The basic Kelly bet hypo, as I understand it, also contains some assumptions that are uncommon in the real world (indefinite number of available rounds that result instantly). It's a closer match to many real-world scenarios, but I'd be open to an argument that there are practical scenarios are closer to OP's simplified model than the basic Kelly model. That's what I would be interested in hearing more from OP about.

Thanks, it didn't occur to me that "double your money" in the example meant "double your entire bankroll" not "double some amount that you selected to bet". I think you're right that that's what the author meant, but I share Karthik's concern that you're then comparing "bet everything" to "do nothing".

I understand your concerns about the number of coin flips required.
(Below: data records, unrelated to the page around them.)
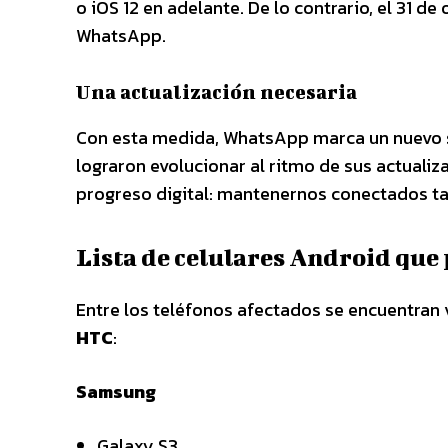
o iOS 12 en adelante. De lo contrario, el 31 d
WhatsApp.
Una actualización necesaria
Con esta medida, WhatsApp marca un nuevo sa
lograron evolucionar al ritmo de sus actualiza
progreso digital: mantenernos conectados t
Lista de celulares Android qu
Entre los teléfonos afectados se encuentran
HTC
:
Samsung
Galaxy S3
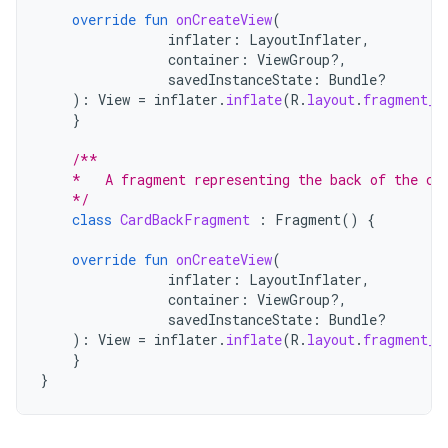
override
fun
onCreateView
(
inflater
:
LayoutInflater
,
container
:
ViewGroup?,
savedInstanceState
:
Bundle?
):
View
=
inflater
.
inflate
(
R
.
layout
.
fragment_c
}
/**
    *   A fragment representing the back of the ca
    */
class
CardBackFragment
:
Fragment
()
{
override
fun
onCreateView
(
inflater
:
LayoutInflater
,
container
:
ViewGroup?,
savedInstanceState
:
Bundle?
):
View
=
inflater
.
inflate
(
R
.
layout
.
fragment_c
}
}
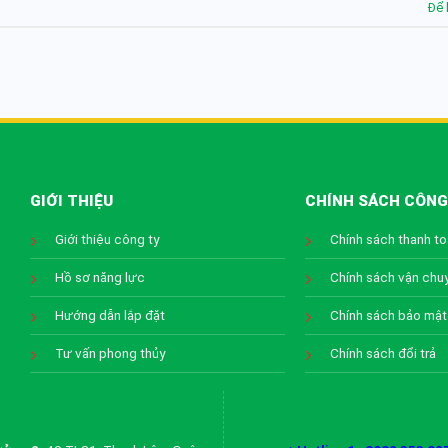
Để 
GIỚI THIỆU
CHÍNH SÁCH CÔNG
Giới thiệu công ty
Chính sách thanh t
Hồ sơ năng lực
Chính sách vận chu
Hướng dẫn lắp đặt
Chính sách bảo mật
Tư vấn phong thủy
Chính sách đổi trả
I loosely addressed it in my original comment, noting that even with a fixed limit of 20 bets in Exampleville (but with the ability to select bet size), the optimal approach will be clearly be less risky than "always bet everything".
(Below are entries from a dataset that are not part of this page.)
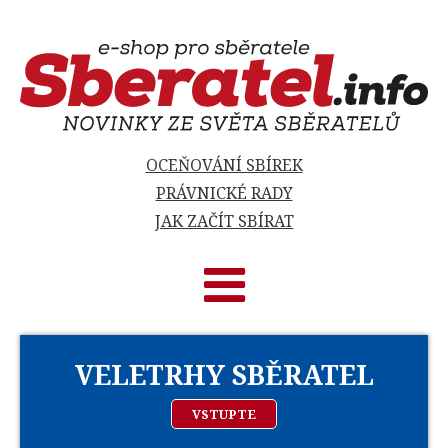
OCEŇOVÁNÍ SBÍREK
PRÁVNICKÉ RADY
JAK ZAČÍT SBÍRAT
VELETRHY SBĚRATEL
VSTUPTE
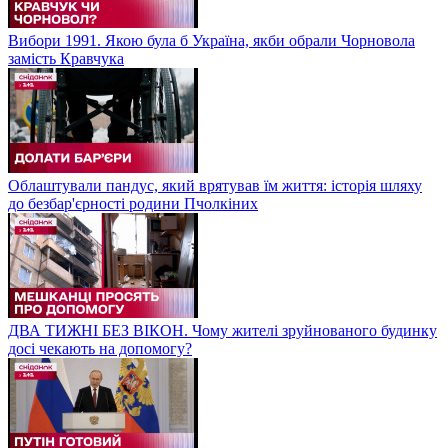
Вибори 1991. Якою була б Україна, якби обрали Чорновола
замість Кравчука
Облаштували пандус, який врятував їм життя: історія шляху
до безбар'єрності родини Пчолкіних
ДВА ТИЖНІ БЕЗ ВІКОН. Чому жителі зруйнованого будинку
досі чекають на допомогу?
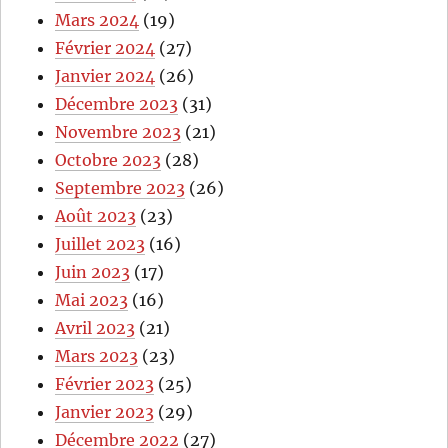
Mars 2024
(19)
Février 2024
(27)
Janvier 2024
(26)
Décembre 2023
(31)
Novembre 2023
(21)
Octobre 2023
(28)
Septembre 2023
(26)
Août 2023
(23)
Juillet 2023
(16)
Juin 2023
(17)
Mai 2023
(16)
Avril 2023
(21)
Mars 2023
(23)
Février 2023
(25)
Janvier 2023
(29)
Décembre 2022
(27)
Furthermore, it's important to consider that any scenario based on a limited number of bets is only applicable to the real world if the bets in the scenario will be the only positive-EV bets you can make in your entire life, or if the resource you are betting will never have any utility outside of the constrained scenario, or something very strange like that. In the real world, if you encounter a positive-EV bet denominated in USD that you are only able to make a limited number of times, even if you have a salient group of people to aid with the outcome of the bet, you need to consider that you may have other positive-EV bets in your life and you may be able to use the USD to help other people in the future if you manage risk more normally and don't blow your entire net worth on the first set of positive-EV bets that you encounter.

With respect, it is highly unusual to call full Kelly betting "very conservative risk management". Most people familiar with the concept consider full Kelly betting to be extremely aggressive.

I definitely wouldn't call full Kelly "very conservative." My point was that in Exampleville and other scenarios with a capped best outcome, a very conservative strategy (e.g., 0.001 Kelly) is trivially superior to even merely conservative strategies if there is practically infinite time to flip coins before you need to act, and flipping coins is a costless activity. So the specification of the constraints is what makes the problem interesting (and realistic). The example shows that there are constraints where very agressive betting makes sense; the rest of the post needs to demonstrate how those scenarios -- or at least somewhat similar scenarios -- might occur in real life.

Bets don't have to be in USD or anything else that is a store of value. One could imagine that the "currency" was virologists in a rapidly-moving pandemic. You can put them on safe research that will save a modest number of lives or tell them to roll the dice on speculative research with a possible big payoff. You can't really "store" their labor for a possible better bet that may appear ten years down the road, or use it for something else very effectively.